Voici un album très inspiré : du dessin d’animation, des dessins animés des années 90 pour la forme, des contes d’Andersen et de la culture coréenne pour le fond. L’opposition entre une apparence très moderne, née de l’utilisation du numérique, et la référence culturelle à une société repliée sur elle-même éveille aussitôt notre intérêt. Quel est donc le propos de l’auteur ?

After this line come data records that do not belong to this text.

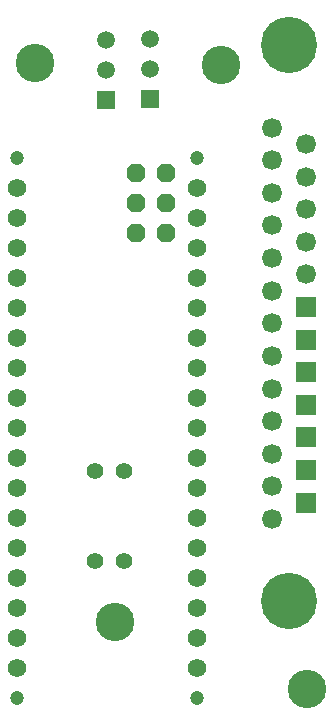
<source format=gbr>
G04 Layer_Color=255*
%FSLAX45Y45*%
%MOMM*%
%TF.FileFunction,Pads,Bot*%
%TF.Part,Single*%
G01*
G75*
%TA.AperFunction,WasherPad*%
%ADD12C,3.25999*%
%TA.AperFunction,ComponentPad*%
%ADD13R,1.50000X1.50000*%
%ADD14C,1.50000*%
%ADD15C,1.69000*%
%ADD16R,1.69000X1.69000*%
%ADD17C,4.76000*%
%ADD18C,1.19990*%
G04:AMPARAMS|DCode=19|XSize=1.5748mm|YSize=1.5748mm|CornerRadius=0mm|HoleSize=0mm|Usage=FLASHONLY|Rotation=270.000|XOffset=0mm|YOffset=0mm|HoleType=Round|Shape=Octagon|*
%AMOCTAGOND19*
4,1,8,-0.39370,-0.78740,0.39370,-0.78740,0.78740,-0.39370,0.78740,0.39370,0.39370,0.78740,-0.39370,0.78740,-0.78740,0.39370,-0.78740,-0.39370,-0.39370,-0.78740,0.0*
%
%ADD19OCTAGOND19*%

%ADD20C,1.57480*%
%ADD21C,1.40000*%
D12*
X400002Y5699999D02*
D03*
X2699998Y399999D02*
D03*
X1970002Y5690001D02*
D03*
X1080001Y970001D02*
D03*
D13*
X1369698Y5397602D02*
D03*
X1000001Y5391998D02*
D03*
D14*
X1369698Y5651602D02*
D03*
Y5905602D02*
D03*
X1000001Y5645998D02*
D03*
Y5899998D02*
D03*
D15*
X2407999Y1843400D02*
D03*
Y2119498D02*
D03*
Y2395596D02*
D03*
Y2671699D02*
D03*
Y2947797D02*
D03*
Y3223900D02*
D03*
Y3499998D02*
D03*
Y3776096D02*
D03*
X2692002Y3914150D02*
D03*
X2407999Y4052199D02*
D03*
X2692002Y4190248D02*
D03*
X2407999Y4328297D02*
D03*
X2692002Y4466346D02*
D03*
X2407999Y4604400D02*
D03*
X2692002Y4742449D02*
D03*
X2407999Y4880498D02*
D03*
X2692002Y5018547D02*
D03*
X2407999Y5156596D02*
D03*
D16*
X2692002Y1981449D02*
D03*
Y2257547D02*
D03*
Y2533650D02*
D03*
Y2809748D02*
D03*
Y3085846D02*
D03*
Y3361949D02*
D03*
Y3638047D02*
D03*
D17*
X2550000Y5852597D02*
D03*
Y1147399D02*
D03*
D18*
X1772999Y4899000D02*
D03*
X248999D02*
D03*
Y327000D02*
D03*
X1772999D02*
D03*
D19*
X1506299Y4264000D02*
D03*
X1252299D02*
D03*
X1506299Y4518000D02*
D03*
X1252299D02*
D03*
X1506299Y4772000D02*
D03*
X1252299D02*
D03*
D20*
X248999Y2867000D02*
D03*
Y3121000D02*
D03*
Y4645000D02*
D03*
Y4391000D02*
D03*
Y4137000D02*
D03*
Y3883000D02*
D03*
Y3629000D02*
D03*
Y3375000D02*
D03*
Y581000D02*
D03*
Y835000D02*
D03*
Y1089000D02*
D03*
Y2613000D02*
D03*
Y2359000D02*
D03*
Y2105000D02*
D03*
Y1851000D02*
D03*
Y1597000D02*
D03*
Y1343000D02*
D03*
X1772999Y2867000D02*
D03*
Y3121000D02*
D03*
Y4645000D02*
D03*
Y4391000D02*
D03*
Y4137000D02*
D03*
Y3883000D02*
D03*
Y3629000D02*
D03*
Y3375000D02*
D03*
Y581000D02*
D03*
Y835000D02*
D03*
Y1089000D02*
D03*
Y2613000D02*
D03*
Y2359000D02*
D03*
Y2105000D02*
D03*
Y1851000D02*
D03*
Y1597000D02*
D03*
Y1343000D02*
D03*
D21*
X909501Y1489207D02*
D03*
Y2251207D02*
D03*
X1150801Y1489207D02*
D03*
Y2251207D02*
D03*
%TF.MD5,6f3466a74ae664870e048c31cd5f1e22*%
M02*

</source>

Dès les premiers contre-plats, son style graphique est au service d’un dessin évocateur des anciens villages coréens et situe le contexte. De ce monde, d’aucuns n’imaginent pas pouvoir s’extraire, c’est un puits, un cratère, entouré de falaises infranchissables. Un monde clos donc, refermé sur lui-même comme une mythique ancienne Corée. Rien de déprimant pour autant : le récit, initiatique, met en scène des grenouilles anthropomorphes aux bouilles expressives très sympathiques, et qui feront bien rire les enfants. Les illustrations de couleurs vives et acidulées brossent le portrait de l’univers préservé de la petite communauté, isolée depuis qu’une catastrophe naturelle l’a coupée du reste du monde. Les plus jeunes n’ont rien connu d’autre, et Gaby, le héros de l’histoire, croit que le ciel a la même forme que l’embouchure du cratère : ronde ! L’arrivée accidentelle et fracassante d’un oiseau blessé, symbole de liberté et d’évasion comme dans l’histoire de Poucette coincée sous terre avec Monsieur Taupe, va ouvrir l’horizon et faire naître des rêves d’aventure et des désirs de voyage. L’album se conclut sur un ensemble de vignettes plutôt dans le style d’une BD, « Les aventures de Gaby en voyage », et séduira sans aucun doute les jeunes lecteurs ; ils reprendront volontiers la lecture de l’album pour s’attarder sur les détails imaginés par Muka pour décrire ce petit monde. D’un texte sans surprise poétique naît pourtant une perspective d’avenir pour tous les jeunes gens « coincés » dans un univers limité et idéalisé : le récit prend alors à une toute autre dimension. La morale de l’histoire pourrait être qu’il ne faut pas craindre de partir, même en prenant des risques, pour aller voir ailleurs : après tout, l’herbe y sera peut-être vraiment plus verte ? L’album récréatif de Muka serait-il finalement un récit éducatif ? En tous cas, il faut le lire.


ET SI LE CIEL N’ÉTAIT PAS ROND
MUKA
Alice, coll. jeunesse, 48 pages, 13 €.